(BFM Bourse) - L'Italien de 51 ans a été nommé ce mercredi 28 mai à la tête du constructeur automobile dont l'action a été divisée par plus de deux en un an. Le temps dira si cet ex-protégé de Sergio Marchionne était l'homme de la situation. Mais les premières réactions d'analystes sont plutôt encourageantes.
Le long conclave de Stellantis a finalement abouti à une fumée blanche. Antonio Filosa, un Italien de 51 ans qui travaille depuis 26 ans chez le constructeur (il a rejoint Fiat en 1999), a été nommé directeur général du constructeur automobile né en 2021 de la fusion entre Fiat Chrysler et Peugeot SA.
Il succède ainsi à Carlos Tavares, qui avait démissionné de son poste il y a six mois, de manière fracassante. John Elkann, président du conseil d'administration de Stellantis et héritier de la famille Agnelli, qui possède 15,5% du capital de Stellantis,, s'était donné jusqu'à fin juin pour trouver un successeur à l'emblématique dirigeant portugais. Promesse tenue, donc.

DONNÉES FOURNIES:
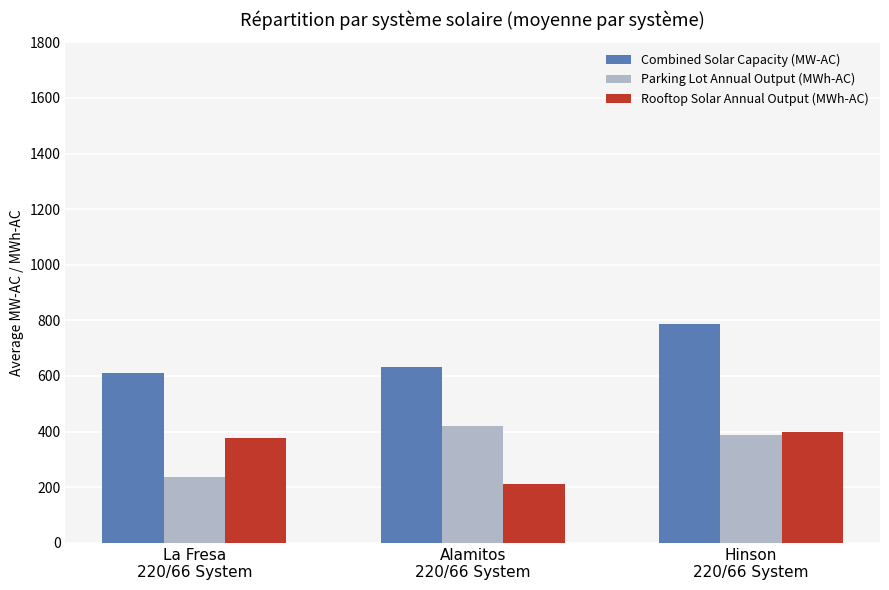

What is the difference between the second highest and minimum values in the Parking Lot Annual Output (MWh-AC) series?

152.5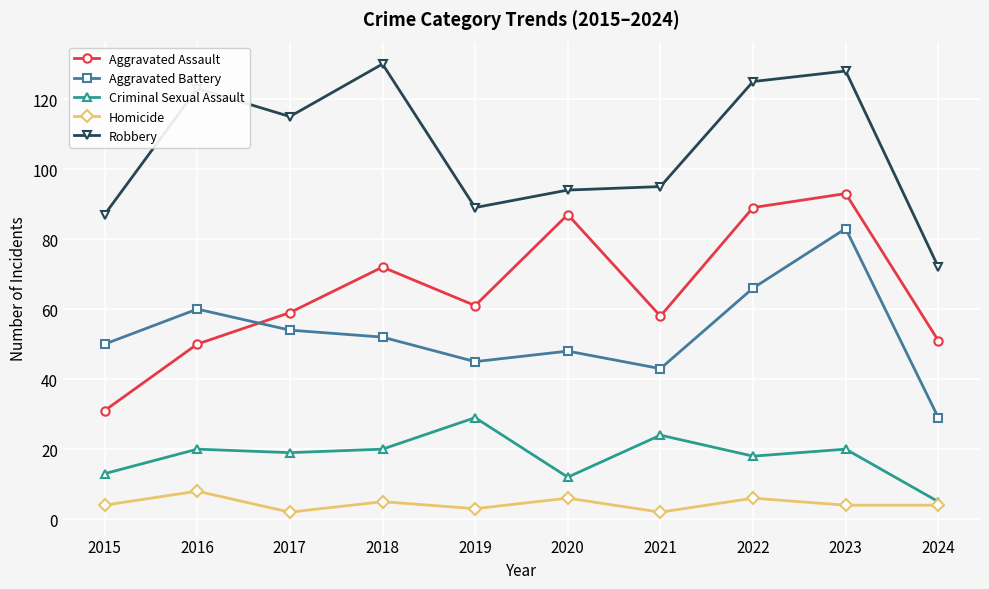

True or false: Aggravated Battery has a value of 72 at 2015.

False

CONSIGNE A:
D'après le texte sur la nomination du directeur général de Stellantis, en quelle année Antonio Filosa a-t-il rejoint Fiat ?
CONSIGNE B:
Reprenez le texte sur la nomination du directeur général de Stellantis à la suite de sa dernière phrase.

RÉSULTAT A:
Il a rejoint Fiat en 1999.

RÉSULTAT B:
Originaire de Naples, Antonio Filosa a occupé différents postes chez Stellantis, notamment celui de directeur général de la marque Jeep, directeur des opérations en Amérique latine, et, depuis fin 2024, directeur des Amériques (du Nord et du Sud, donc).
Est-ce la bonne pioche pour redresser Stellantis, groupe qui a vu son cours de Bourse fondre de 56% sur un an et sa marge opérationnelle courante passer de 12,8% en 2023 à 5,5% l'an passé?
Dans l'immédiat, l'action Stellantis ne réagit guère à la Bourse de Paris, reculant de 0,5% vers 16h, un mouvement anodin. Plusieurs articles de presse l'avaient désigné comme grand favori pour prendre le poste de directeur général. Il n'y a donc aucune surprise.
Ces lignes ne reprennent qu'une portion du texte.